You know who doesn’t have an Academy Award nomination and who definitely should have at least an Academy Award nomination if not an actual Academy Award? John Goodman. I’m sure if I did an exhaustive search of both memory and my vast assortment of movie-related spreadsheets, I could turn up a big bunch of actors and actresses who should have been nominated for an Oscar by now but haven’t been. But in this very moment, if you asked me who is the best working actor/actress who doesn’t have at least an Oscar nomination on his/her resume, I’d name Goodman and feel good about my answer.
John Goodman is the best. He’s a heck of actor, by all accounts a great guy, and someone who brings joy to my heart every time he shows up on screen no matter how large or small the role. He’s also one of the original American Treasures that Richard and I came up with before Mad About Movies even began and obviously, I expect this is the achievement of which he is proudest.
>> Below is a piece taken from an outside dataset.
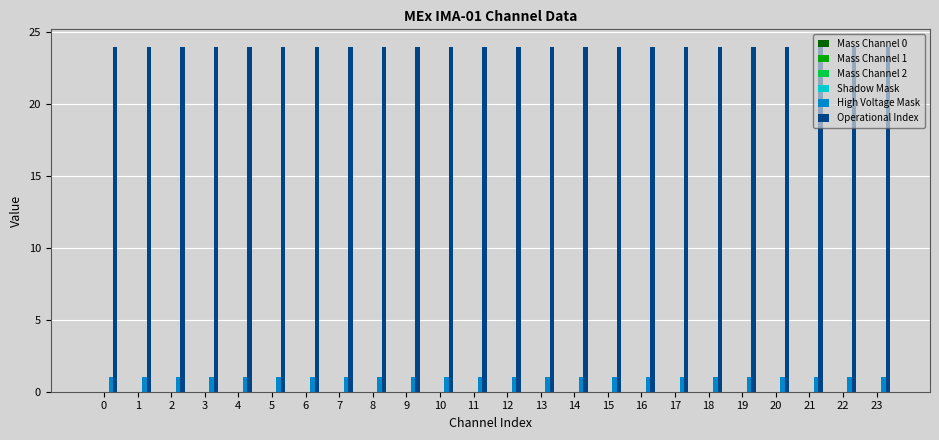

What is the lowest value of the Operational Index series?

24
With Captive State opening this weekend, I looked back at his illustrious career and picked my five favorite movie performances.
5. John Chambers, Argo
This felt like the performance that was most likely to bring an Oscar nomination, though Supporting Actor is always a deep category. I’m not sure there is a better example of Goodman’s inherent likability and pleasantness than what you get with Chambers. The character exudes a much-needed sense of optimism that perfectly balances the inherent hopelessness that exists within the plot.
4. Sully, Monsters Inc. and University
I’m always ready to ride or die for a Pixar movie and Monsters Inc. is one of their best in my estimation. I love how Goodman (and Billy Crystal, too) blends his personality into the on-screen character and I think that’s part of what makes the heart of the movie, Sully and Boo, work so well. Sometimes in animation, the voice is just the voice and the art is just the art and there’s a sense of separation between the two parts. That’s not the case with Goodman and Sully and because of that, I think, you get one of the truly great characters in the Pixar universe.
3. Gale, Raising Arizona
This was basically my only frame of reference for Goodman for many years, having never watched Roseanne during its first run. I loved Raising Arizona from an early (too early?) age and always found Gale to be hilarious. Now I see the classic Goodman traits all over this character and it’s kind of amazing that he had such a great sense of identity this early in his career.
2. Howard, 10 Cloverfield Lane
Goodman hasn’t dabbled much in on-screen villainy but 10 Cloverfield Lane exemplifies what a great villain he can be when called upon. Howard is creepy, to be sure, but he’s also very caring and he keeps his craziness relegated to his edges so that you’re never quite sure of what you did and did not see; little pockets of anger that burst forth then dance back behind his pleasant-ish façade. I’d wager it’s a much more nuanced performance than you’d get from most actors in his place and his ability to keep both the audience and his on-screen counterparts on unstable ground makes this movie what it is.
1. Walter Sobchak, The Big Lebowski
I could expand this list out to 20 or 30 entries, but the top spot would never be in jeopardy. Goodman fits the Coen’s world so incredibly well, whether it’s in the aforementioned Raising Arizona or a short stint as a stoic passenger in Inside Llewyn Davis but Lebowski is where he truly shines. Walter is a buffoon and an unhinged buffoon at that but with Goodman at the wheel, he’s a thousand times more likable and memorable than he has any right to be. To be sure, the Coens gave him some INCREDIBLE lines to deliver but it is the actual delivery that brings them home and Goodman knocks every single one of his scenes out of the park. As much as I love Jeff Bridges in the lead and admire the work of Steve Buscemi, John Turturro, Julianne Moore, and the rest, I think it’s Goodman that holds the movie together and provides the most entertainment.